USER_AGENT= 'Mozilla/5.0 (Windows NT 10.0; Win64; x64)'
SPIDER_MODULES = ["some_scraper.spiders"]
NEWSPIDER_MODULE = "some_scraper.spiders"
REQUEST_FINGERPRINTER_IMPLEMENTATION = "2.7"
TWISTED_REACTOR = "twisted.internet.asyncioreactor.AsyncioSelectorReactor"
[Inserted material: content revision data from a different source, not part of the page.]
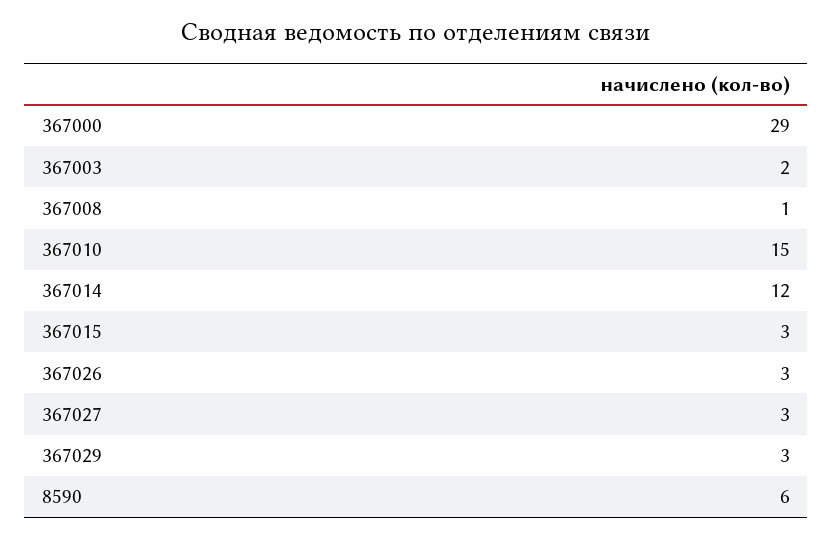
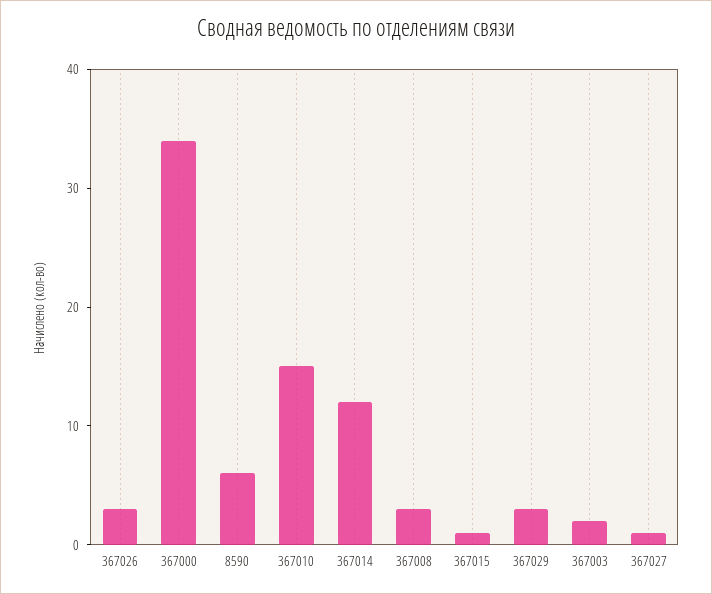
  {
-   "367000": 29,
+   "367000": 34,
    "367003": 2,
-   "367008": 1,
+   "367008": 3,
    "367010": 15,
    "367014": 12,
-   "367015": 3,
+   "367015": 1,
    "367026": 3,
-   "367027": 3,
+   "367027": 1,
    "367029": 3,
    "8590": 6
  }

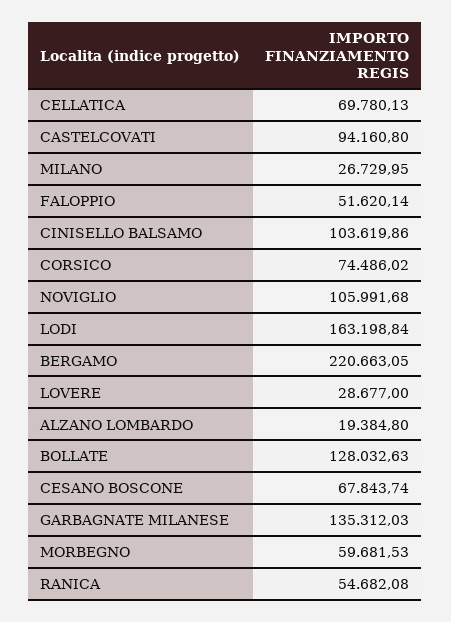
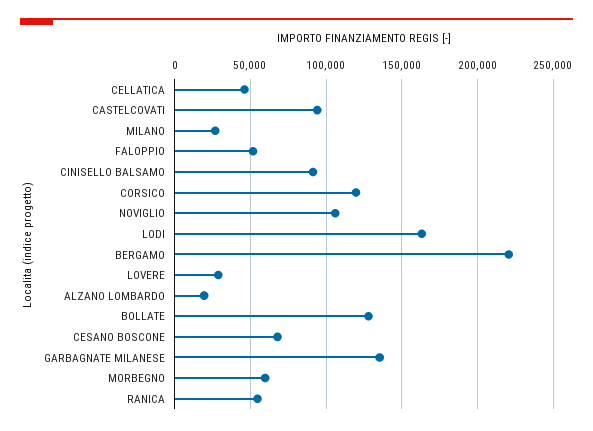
  {
-   "CELLATICA": 69780.13,
+   "CELLATICA": 45000,
    "CASTELCOVATI": 94160.8,
    "MILANO": 26729.95,
    "FALOPPIO": 51620.14,
-   "CINISELLO BALSAMO": 103619.86,
+   "CINISELLO BALSAMO": 90000,
-   "CORSICO": 74486.02,
+   "CORSICO": 120000,
    "NOVIGLIO": 105991.68,
    "LODI": 163198.84,
    "BERGAMO": 220663.05,
    "LOVERE": 28677,
    "ALZANO LOMBARDO": 19384.8,
    "BOLLATE": 128032.63,
    "CESANO BOSCONE": 67843.74,
    "GARBAGNATE MILANESE": 135312.03,
    "MORBEGNO": 59681.53,
    "RANICA": 54682.08
  }

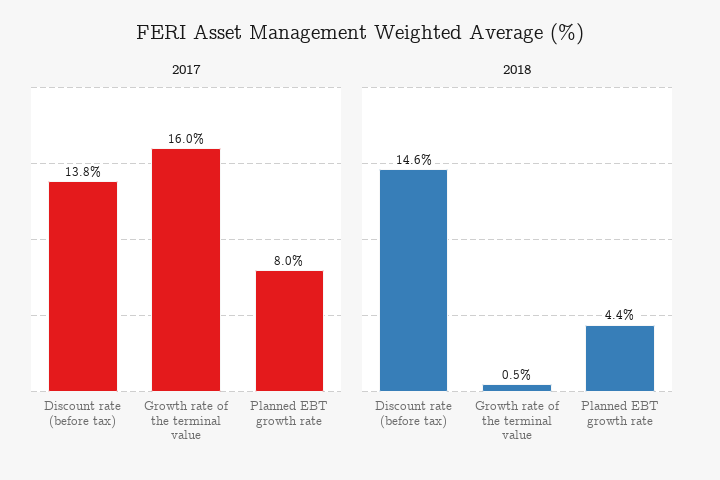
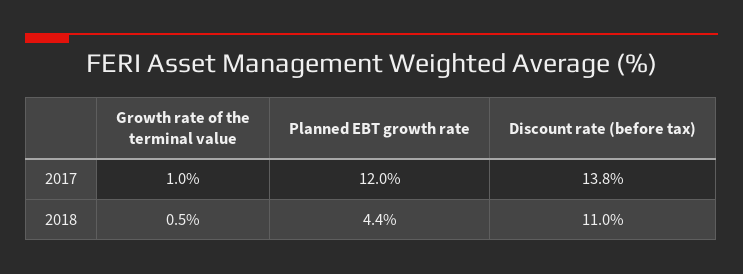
  {
    "2017": {
      "Discount rate (before tax)": 13.8,
-     "Growth rate of the terminal value": 16,
+     "Growth rate of the terminal value": 1,
-     "Planned EBT growth rate": 8
+     "Planned EBT growth rate": 12
    },
    "2018": {
-     "Discount rate (before tax)": 14.6,
+     "Discount rate (before tax)": 11,
      "Growth rate of the terminal value": 0.5,
      "Planned EBT growth rate": 4.4
    }
  }

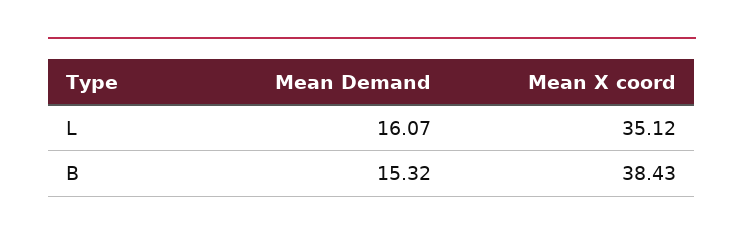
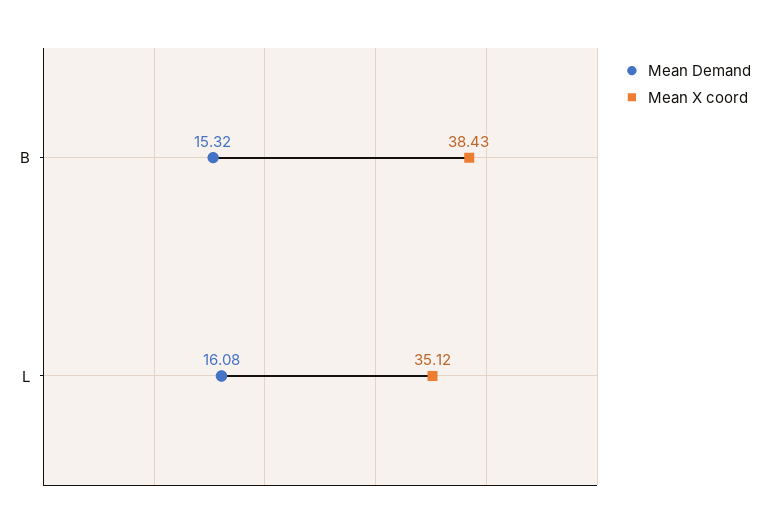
  {
    "Mean Demand": {
-     "L": 16.07,
+     "L": 16.08,
      "B": 15.32
    },
    "Mean X coord": {
      "L": 35.12,
      "B": 38.43
    }
  }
FEED_EXPORT_ENCODING = "utf-8"
ROBOTSTXT_OBEY = False
DOWNLOAD_HANDLERS = {
"http": "scrapy_playwright.handler.ScrapyPlaywrightDownloadHandler",
"https": "scrapy_playwright.handler.ScrapyPlaywrightDownloadHandler"
}
TWISTED_REACTOR = 'twisted.internet.asyncioreactor.AsyncioSelectorReactor'
main.py:
from some_scraper.spiders.src import SomeScraperSpider
from scrapy.crawler import CrawlerProcess
def main():
process = CrawlerProcess(settings={
'COOKIES_DEBUG': 'True',
'COOKIES_ENABLED': 'True',
'PLAYWRIGHT_LAUNCH_OPTIONS':{
'headless':'False',
'timeout':2000*1000
},
'PLAYWRIGHT_BROWSER_TYPE':'firefox',
'PLAYWRIGHT_SETTINGS':{
'acceptsCookies': 'True',
}
})
process.crawl(SomeScraperSpider)
process.start()
if __name__ == '__main__':
main()
In Postman I make this POST request:
POST https://somesite.com/api/search
In the Postman body, I put in:
{"token": "eg7t4q6p6pdv59m1cn22e58vmphiv2",
"cols": ["colmX", "colmY"],
"max": "80"}
The Headers in Postman show:
Authorization: Bearer eg7t4q6p6pdv59m1cn22e58vmphiv2
Cookie: __RequestVerificationToken=UzaS9tX-IM3KTLlNTsQw9nklSnxplY4ehkAKnIjZw5aJ2BjEZ8oGB7bi6IKQOjdxf-izYKUq2_-g-JxK1_QjuvhOFDuBELzSwlyfol_UcBg1; fb_SessionId=66cuv1enskencmluva229q5ohnpj43; sUniqueID=20240208013723-50.106.12.146-m5mf01hk0k
Postman-Token: <calculated when request is sent>
Content-Type: application/json
Content-Length: <calculated when request is sent>
Host: <calculated when request is sent>
User-Agent: PostmanRuntime/7.36.3
Accept: */*
Accept-Encoding: gzip, deflate, br
Connection: keep-alive
In both Postman and Scrapy the Token is added to the Body before being sent, not the Headers. But even when I add the the Token and Cookie to the Scrapy header I receive the same result.